[Bioperl-l] Bio::DB::Fasta and threads
Florent Angly
florent.angly at gmail.com
Mon Dec 3 02:36:28 UTC 2012
Hi all,
This is in response to Carson Holt's report that Bio::DB::Fasta does not
play well with threads: https://redmine.open-bio.org/issues/3397
The first issue is the serialization of Bio::DB::IndexedBase-inheriting
(e.g. Bio::DB::Fasta and Bio::DB::Qual) objects, which is needed for
threading (for example when using Thread::Queue::Any). I implemented
hooks that make it transparent to serialize using Storable freeze() and
thaw().
Another issue was the lack of communication between different
Bio::DB::IndexedBase instances, which means that an instance could
easily be writing or deleting the database that another instance is
working on. To fix this, I needed some form of locking.
Some database Bio::DB::IndexedBase backends (DB_file) have some support
for locking but Bio::DB::IndexedBase also supports other database
backends for which there is no native locking mechanism. So, I had to
come up with a more general solution: a lock file. I noticed that
Bio::DB::SeqFeature::Store::berkeleydb has a locking mechanism, based on
flock(), which means that it does not work with NFS-mounted filesystems.
All the Bioperl-based scripts I (and most likely many others) write run
on servers that use NFS, so this support is important. I have found only
one way to do the NFS locking safely, using File::SharedNFSLock. It has
a few downsides though:
1/ it is an external dependency,
2/ it does not work on FAT filesystems (should be mostly restricted
to USB sticks nowadays) and the lock is never acquired, and
3/ at the moment, it requires a patch to work in threaded context
(https://rt.cpan.org/Public/Bug/Display.html?id=81597)
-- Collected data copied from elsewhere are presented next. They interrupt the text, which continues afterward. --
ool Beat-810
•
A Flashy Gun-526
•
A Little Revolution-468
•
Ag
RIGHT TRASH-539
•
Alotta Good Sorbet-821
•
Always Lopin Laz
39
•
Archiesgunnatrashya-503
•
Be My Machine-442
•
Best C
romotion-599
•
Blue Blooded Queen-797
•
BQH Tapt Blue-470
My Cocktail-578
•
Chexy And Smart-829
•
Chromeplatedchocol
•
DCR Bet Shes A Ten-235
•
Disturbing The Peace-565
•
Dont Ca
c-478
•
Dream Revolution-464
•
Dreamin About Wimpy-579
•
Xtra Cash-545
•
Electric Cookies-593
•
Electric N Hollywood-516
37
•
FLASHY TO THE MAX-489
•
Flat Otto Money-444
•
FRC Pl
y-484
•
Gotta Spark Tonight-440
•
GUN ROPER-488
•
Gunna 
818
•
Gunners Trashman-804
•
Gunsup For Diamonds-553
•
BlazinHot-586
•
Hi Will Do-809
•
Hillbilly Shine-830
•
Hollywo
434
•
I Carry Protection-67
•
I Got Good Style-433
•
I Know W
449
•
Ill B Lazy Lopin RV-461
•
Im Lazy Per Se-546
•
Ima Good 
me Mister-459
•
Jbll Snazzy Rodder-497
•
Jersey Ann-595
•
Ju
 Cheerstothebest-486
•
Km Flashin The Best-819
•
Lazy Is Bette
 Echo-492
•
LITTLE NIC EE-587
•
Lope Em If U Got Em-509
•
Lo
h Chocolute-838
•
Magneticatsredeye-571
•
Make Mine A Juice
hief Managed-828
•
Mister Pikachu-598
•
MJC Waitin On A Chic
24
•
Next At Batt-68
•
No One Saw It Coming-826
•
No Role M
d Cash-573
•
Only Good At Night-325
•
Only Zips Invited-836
Note that while I have now added basic support for threads in
Bio::DB::IndexedBase was added, I still get segfaults in specific cases,
for example when returning a database or sequence object. This might be
related to this issue:
https://rt.perl.org/rt3/Ticket/Display.html?id=115972. Beyond this, the
new code seems to work nicely. See the branch
https://github.com/bioperl/bioperl-live/tree/storable_db if you want to
test yourself. For example, one can now run multiple threads, each of
them creating a Bio::DB::Fasta database from the same FASTA file: the
first thread performs the indexing while the others wait nicely for the
indexing to be finished to query the database.